Over the past year, I have developed the full QGI architecture — a tiered, invariants, and mathematically‑defined governance system designed to enforce universal safety constraints at runtime. This includes the formal specification of the five ethical invariants, the tiered governance structure, the jurisdictional mapping layer, and the system flowcharts used for implementation.
I have extensive experience in:
designing governance and compliance architectures
building technical frameworks from first principles
creating implementation‑ready diagrams, logic flows, and mathematical notation
managing complex, multi‑stakeholder technical projects
communicating scientific and technical concepts clearly to diverse audiences
QGI is the culmination of this work: a fully specified governance architecture now ready for empirical testing. This project represents the next step — transforming the architecture into a working prototype and validating its performance on real AI tasks.
1. Integration Resistance
Cause: The AI industry is currently optimized for LLM “patching” (RLHF, safety fine‑tuning, classifier stacks). A full architectural shift toward invariant‑based governance may face resistance because it requires rethinking existing pipelines and deployment workflows.
Mitigation: Design QGI as a plug‑in supervisor layer that intercepts reasoning traces without replacing or retraining existing models. This lowers adoption friction and allows QGI to integrate into current infrastructures as an add‑on rather than a paradigm shift.
2. Complexity Paradox
Cause: In attempting to simplify AI ethics into universal “gravity‑like” invariants, the system may become too rigid to handle the nuance, ambiguity, and contextual flexibility required for natural language reasoning.
Mitigation: Use a Hybrid‑Logic architecture where QGI provides deterministic guardrails and constraint enforcement, while the underlying LLM retains responsibility for creative, contextual, and linguistic interpretation.

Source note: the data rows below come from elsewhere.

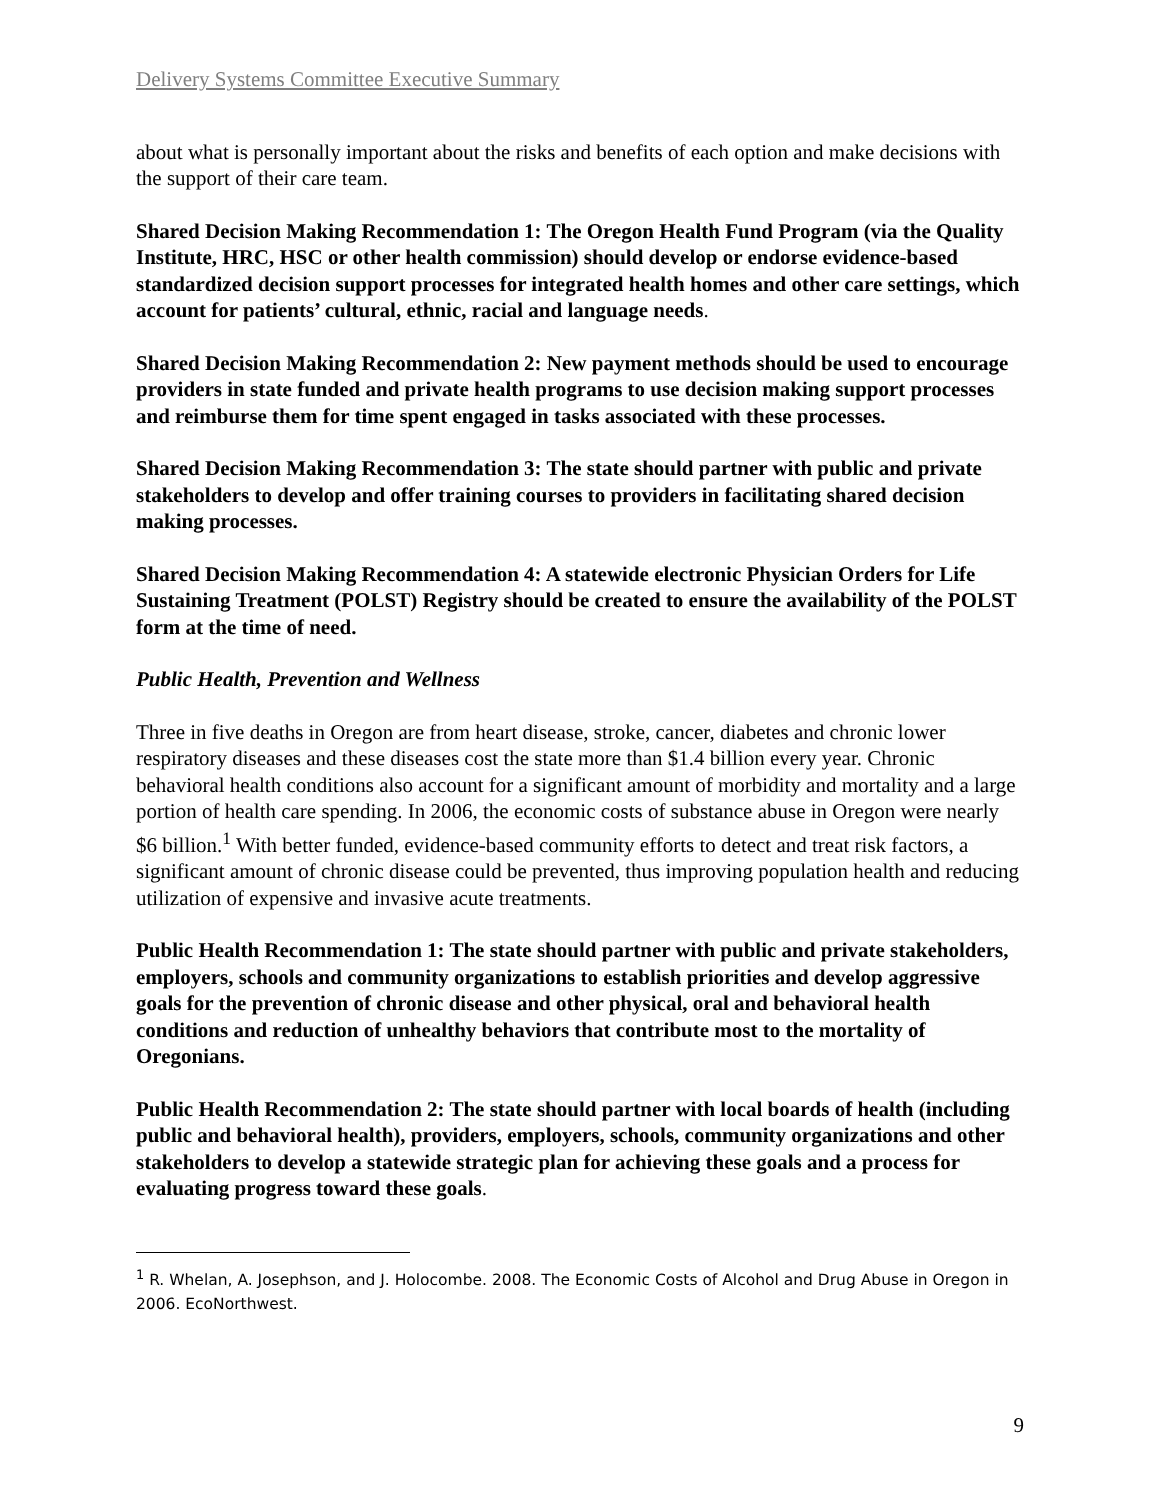Delivery Systems Committee Executive Summary
about what is personally important about the risks and benefits of each option and make decisions with the support of their care team.
Shared Decision Making Recommendation 1: The Oregon Health Fund Program (via the Quality Institute, HRC, HSC or other health commission) should develop or endorse evidence-based standardized decision support processes for integrated health homes and other care settings, which account for patients’ cultural, ethnic, racial and language needs.
Shared Decision Making Recommendation 2: New payment methods should be used to encourage providers in state funded and private health programs to use decision making support processes and reimburse them for time spent engaged in tasks associated with these processes.
Shared Decision Making Recommendation 3: The state should partner with public and private stakeholders to develop and offer training courses to providers in facilitating shared decision making processes.
Shared Decision Making Recommendation 4: A statewide electronic Physician Orders for Life Sustaining Treatment (POLST) Registry should be created to ensure the availability of the POLST form at the time of need.
Public Health, Prevention and Wellness
Three in five deaths in Oregon are from heart disease, stroke, cancer, diabetes and chronic lower respiratory diseases and these diseases cost the state more than $1.4 billion every year. Chronic behavioral health conditions also account for a significant amount of morbidity and mortality and a large portion of health care spending. In 2006, the economic costs of substance abuse in Oregon were nearly $6 billion.<sup>1</sup> With better funded, evidence-based community efforts to detect and treat risk factors, a significant amount of chronic disease could be prevented, thus improving population health and reducing utilization of expensive and invasive acute treatments.
Public Health Recommendation 1: The state should partner with public and private stakeholders, employers, schools and community organizations to establish priorities and develop aggressive goals for the prevention of chronic disease and other physical, oral and behavioral health conditions and reduction of unhealthy behaviors that contribute most to the mortality of Oregonians.
Public Health Recommendation 2: The state should partner with local boards of health (including public and behavioral health), providers, employers, schools, community organizations and other stakeholders to develop a statewide strategic plan for achieving these goals and a process for evaluating progress toward these goals.
<sup>1</sup> R. Whelan, A. Josephson, and J. Holocombe. 2008. The Economic Costs of Alcohol and Drug Abuse in Oregon in 2006. EcoNorthwest.
9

This preserves flexibility while ensuring safety.
3. Edge Cases Not Considered Enough
Cause: Early versions of the invariant engine may fail on rare or adversarial edge cases that were not anticipated during initial design. These failures could produce false positives (blocking safe actions) or false negatives (allowing unsafe ones), making it difficult to evaluate QGI’s reliability.
Mitigation: Adopt a progressive stress‑testing approach, starting with simple synthetic tasks and gradually introducing adversarial, ambiguous, and high‑variance scenarios. Each failure becomes a data point for refining the invariants, improving the evaluation logic, and expanding the edge‑case library. This ensures that early gaps strengthen the system rather than undermine it.
I am just beginning the fundraising process for QGI, and this Manifund project is the first public funding request for the prototype and validation phase. Until now, all work on the QGI architecture — including the full invariant design, tiered governance structure, and implementation‑ready diagrams — has been self‑funded.
This project represents the transition from privately developed research to community‑supported empirical testing. The goal is to build the first working prototype and generate the initial validation results needed for collaboration with major AI labs and research institutions.